* _Data provided_
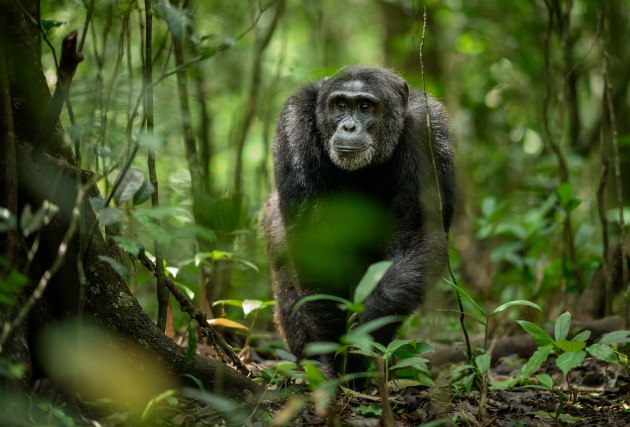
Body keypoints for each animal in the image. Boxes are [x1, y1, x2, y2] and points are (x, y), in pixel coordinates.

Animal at [264, 66, 456, 378]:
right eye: (341, 105)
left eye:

* _Work order_
Output all data exactly, omitting images.

* _Result of this task_
Body keypoints for each animal in the image. Boxes are [x1, y1, x2, y2] and points are (x, y), in pixel coordinates.

Animal at [264, 66, 456, 378]:
right eye: (341, 105)
left eye:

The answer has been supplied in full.